By the time the rejuv situation turned critical, the pipeline was already full of incoming soldiers. Since basic trainees need constant supervision, the majority of the incoming senior NCOs were going to training units. Battalions in that seething mass were being commanded by captains and companies by brand-new second lieutenants. Most of the companies had staff sergeants as first sergeants, if they were lucky, and often only sergeant E-5s. Without the backbone of a solid NCO and officer corps, command and control was spotty. The children were all home but the parents were trickling in late.
So he had been told by the G-1 Personnel Officer of the Fifteenth Mechanized Infantry Division, and the picture was worse than any briefing could paint. He saw sections of the canton where control had obviously broken down completely. There was laundry strung on the walls of the barracks, garbage littering the company streets and soldiers openly fighting. Groups of soldiers huddled around fires, some of them in shreds of uniform that must barely be fighting off the Pennsylvania winter cold. One block was a mass of fire-torn trailers where a party had apparently gotten out of hand. Other areas were orderly, reflecting the attitudes of the junior officers and NCOs put in charge.

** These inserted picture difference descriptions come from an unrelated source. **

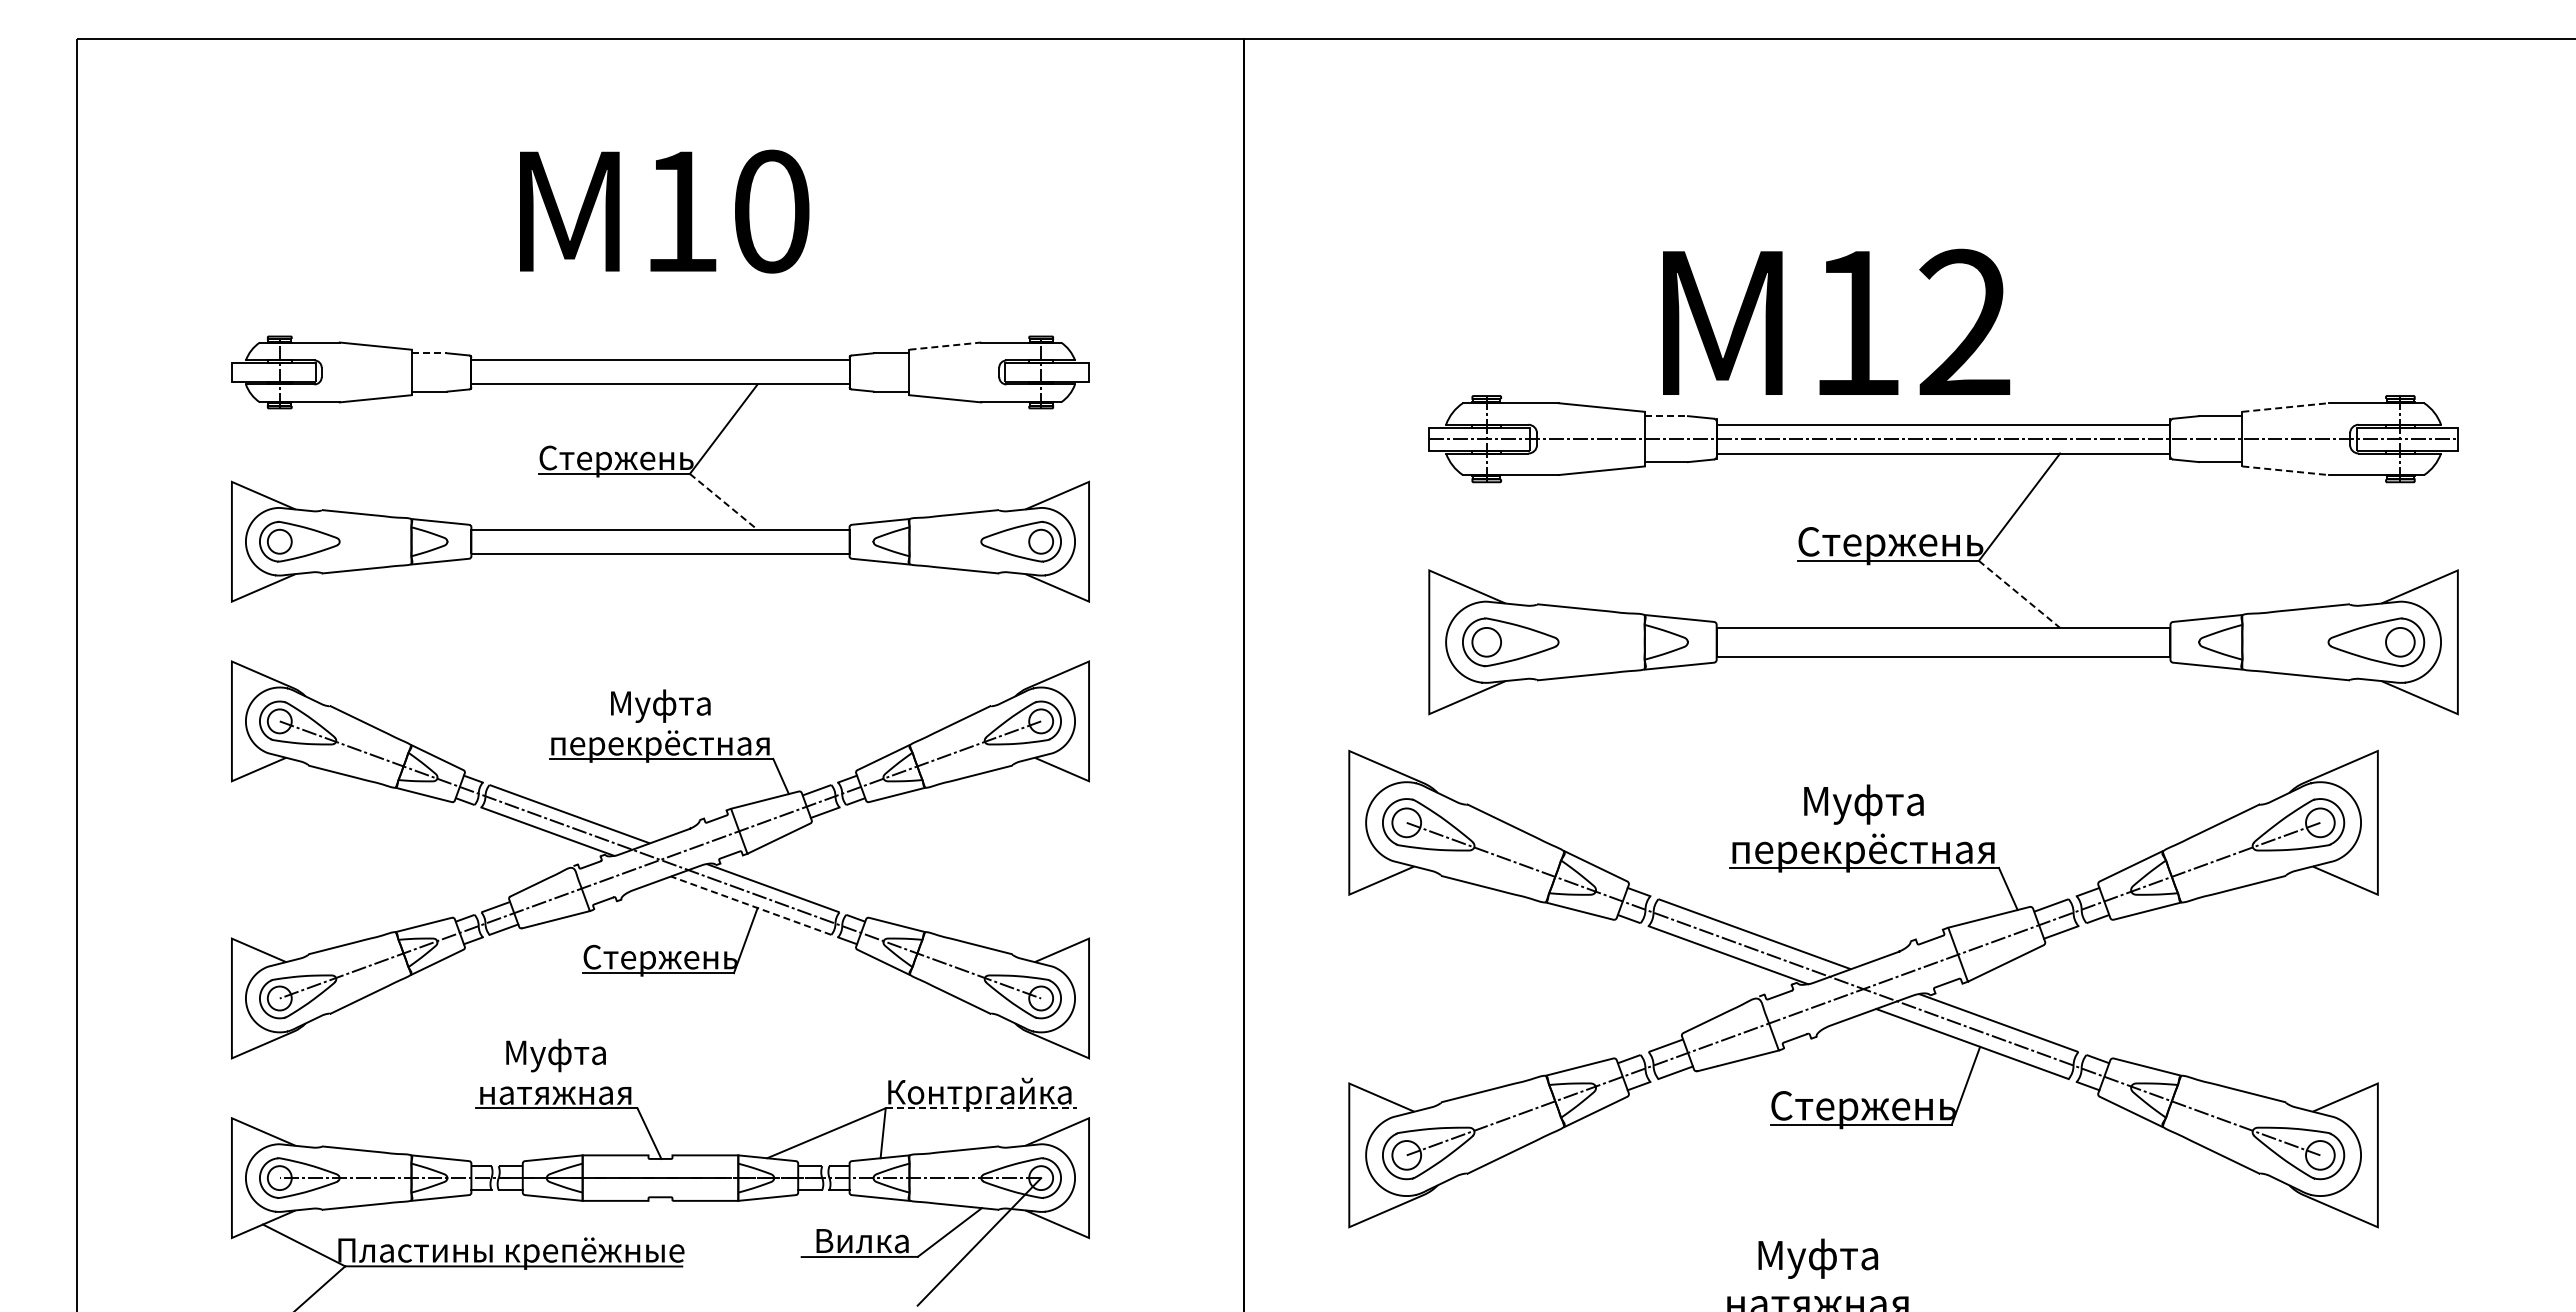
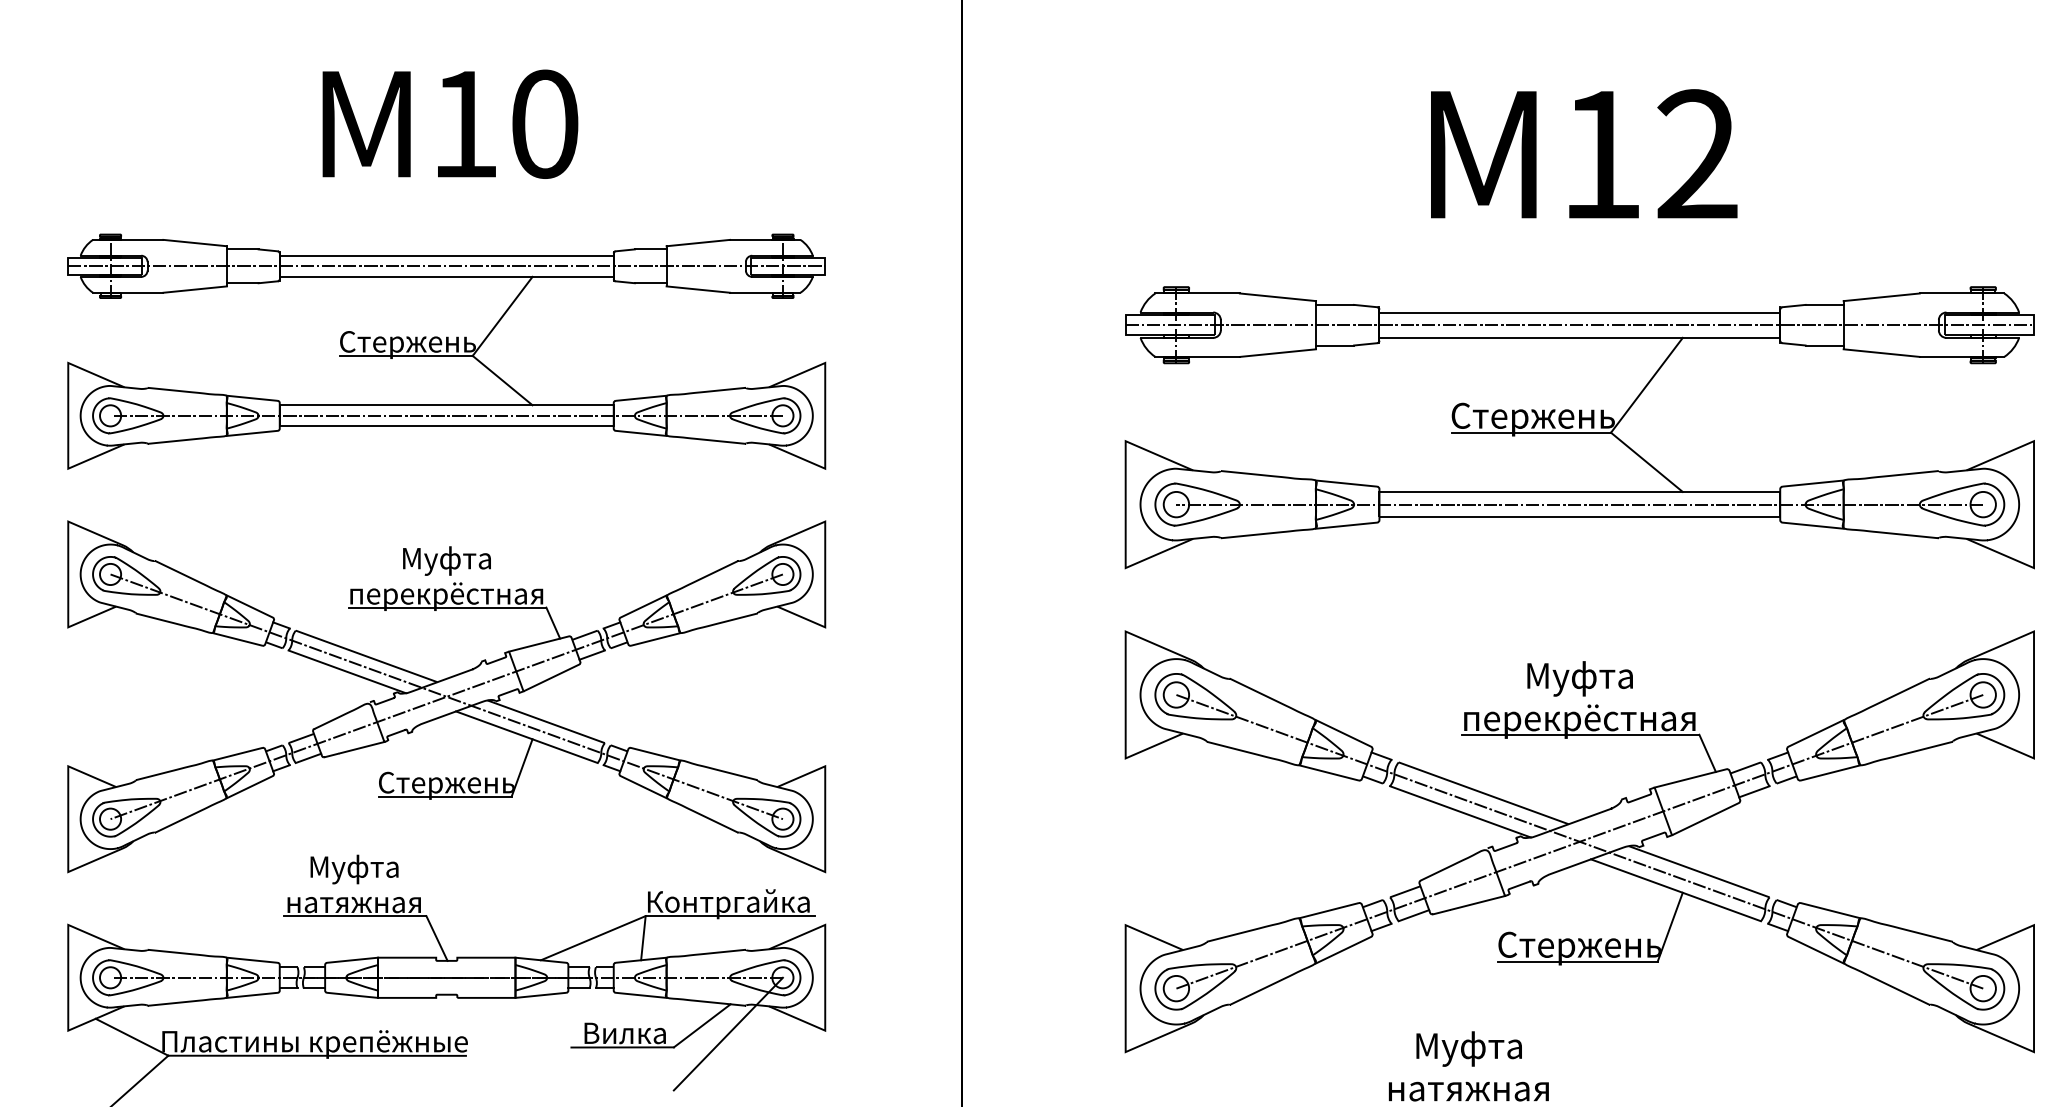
text: (1836, 321) -> (1584, 153), moved
line: (945, 346) -> (698, 243), dashed -> solid
line: (429, 353) -> (242, 249), dashed -> solid
line: (660, 372) -> (446, 266), added
line: (2285, 407) -> (1881, 297), dashed -> solid
line: (1666, 416) -> (1335, 305), dashed -> solid
line: (2285, 470) -> (1881, 352), dashed -> solid
line: (723, 501) -> (502, 380), dashed -> solid
line: (660, 541) -> (446, 415), added
line: (2019, 594) -> (1646, 462), dashed -> solid
line: (1943, 642) -> (1579, 504), added
line: (750, 905) -> (526, 737), dashed -> solid
part: (1863, 988) -> (1579, 841), moved
line: (981, 1108) -> (730, 916), dashed -> solid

Without his battalion commanders and brigade and battalion staffs in place, the activation commander effectively had his hands tied. There was absolutely no way for a few generals, a handful of «bird» colonels and some sergeant majors to police fifty thousand people. The entire activation had been based on the rejuv program and with that prop kicked out it had fallen apart. Food and supplies were arriving and that was all the rampant juvenile delinquents in the cantonment cared about.
As the Humvee pulled into «his» battalion area Colonel Hanson wanted to cry. It was one of the «bad» areas, the kind of block he would have been loath to walk in without a weapon and body armor. He gestured for the driver to pull down a company street and was appalled. The battalion area was nice enough. It had a rock-bordered entrance to the headquarters and the sidewalks were shoveled and swept. But with one exception the company areas were a disgrace. He could see sections of the barracks that had been ripped away in apparently casual vandalism and garbage covered the ground.
As the driver swung around the back side of the battalion area he saw that the last company was quite neat. Furthermore it had posted guards clad in Fleet Strike gray «combat silks» outside the company offices and was running two-man patrols between the barracks. Since the weapons were M-300 grav-guns the show of force was impressive. The M-300 weighed twenty-three pounds—the same as the Vietnam-era M-60 machine gun which it resembled—but most of the soldiers in sight handled them easily. Their obvious fitness and gray combat silks were the first good news he had seen.